Treating bacterial vaginosis requires antibiotic therapy. This therapy typically uses metronidazole in pill form or as a gel applied intravaginally. Also, doctors might prescribe tinidazole and clindamycin to destroy the bacteria. During this treatment, patients should avoid alcoholic drinks 12 hours before treatment and 48 hours after treatment. Also, ensure that you complete the entire dose prescribed by your physician for the infection to clear and to prevent it from reoccurring.

It is important to note that vaginal health entails the presence of good bacteria. However, using antibiotics might eradicate both the good and harmful bacteria, causing your body to have a vaginal imbalance. This is part of the reason that the condition may recur.

How can you reduce the risk of getting of acquiring Bacterial Vaginosis?
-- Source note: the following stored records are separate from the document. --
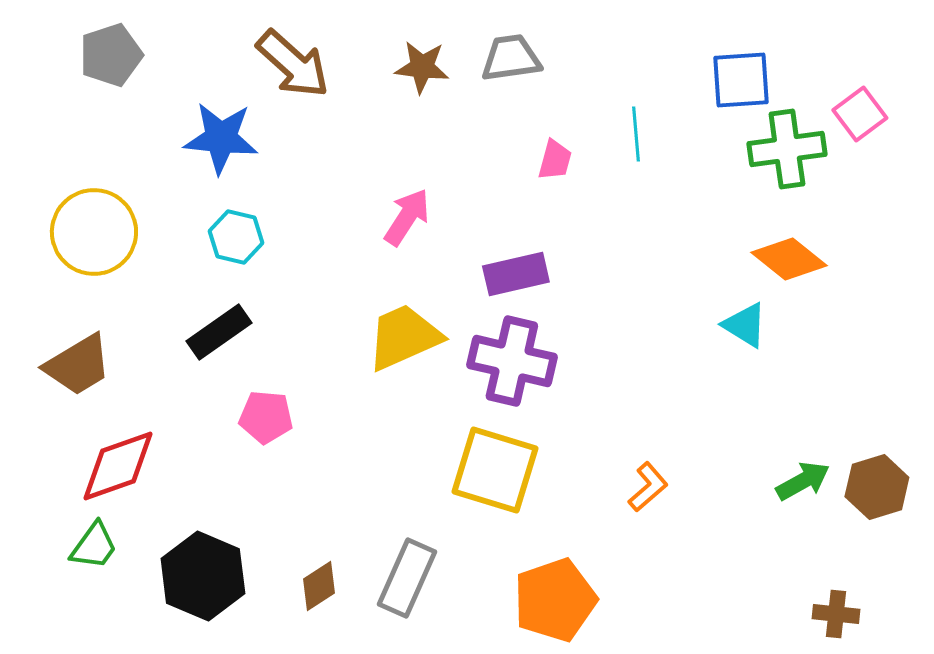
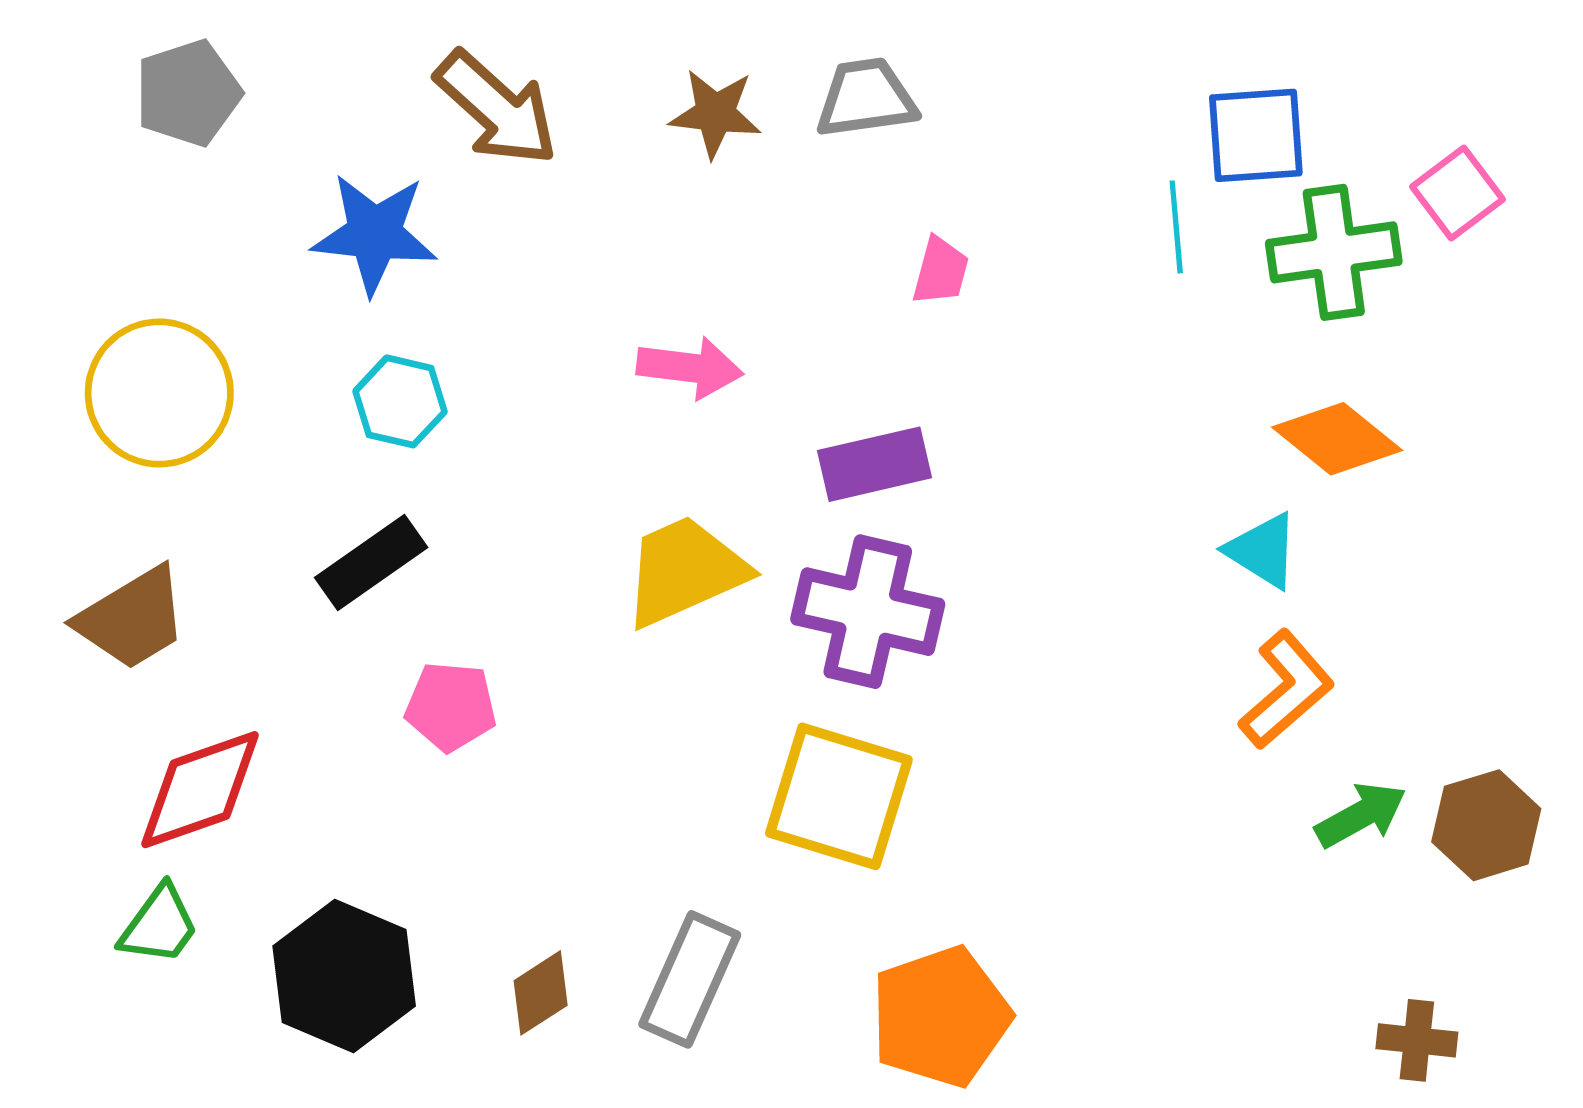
cyan line: (636, 134) -> (1176, 227), moved
pink arrow: (407, 217) -> (690, 368), turned 64
orange L-shape: (648, 487) -> (1286, 690), moved, size x1.4

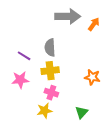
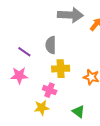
yellow cross: (50, 71) -> (61, 69), moved
green triangle: (82, 112) -> (78, 112), turned -40

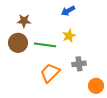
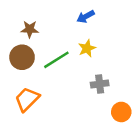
green line: (45, 45) -> (56, 60), turned -40
orange trapezoid: (50, 73) -> (27, 99), moved

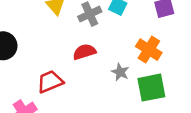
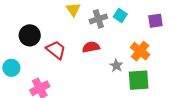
red trapezoid: (50, 82) -> (56, 50), moved, turned 55

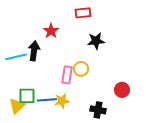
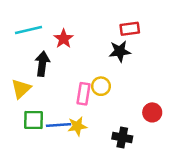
red rectangle: (83, 13) -> (130, 29), moved
cyan line: (16, 57) -> (29, 30), moved
yellow triangle: (17, 106) -> (21, 89), moved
The following are five things you can do to protect yourself from getting this infection.

• Avoid sex

Although bacterial vaginosis is not a sexually transmitted infection, having sex increases the chances of getting it. However, to reduce the chances of having the infection, it is advisable to have sex with only one person who does not have sex with multiple partners.

• Don’t douche

Several studies show that douching removes normal bacteria that protect your vagina from infections. 

• Warm water 

Always clean the outside of a vagina with warm, clean water, and don’t use any soap. And when wiping, start from the front to back.

Conclusion 

Bacterial vaginosis is a common health condition in pregnant women and can lead to serious complications. However, when detected, this infection is treatable with antibiotics. During this treatment, it important to avoid sex until you complete your dose and your irritation stops. If not treated, the infection can easily spread and can affect the well-being of the unborn child.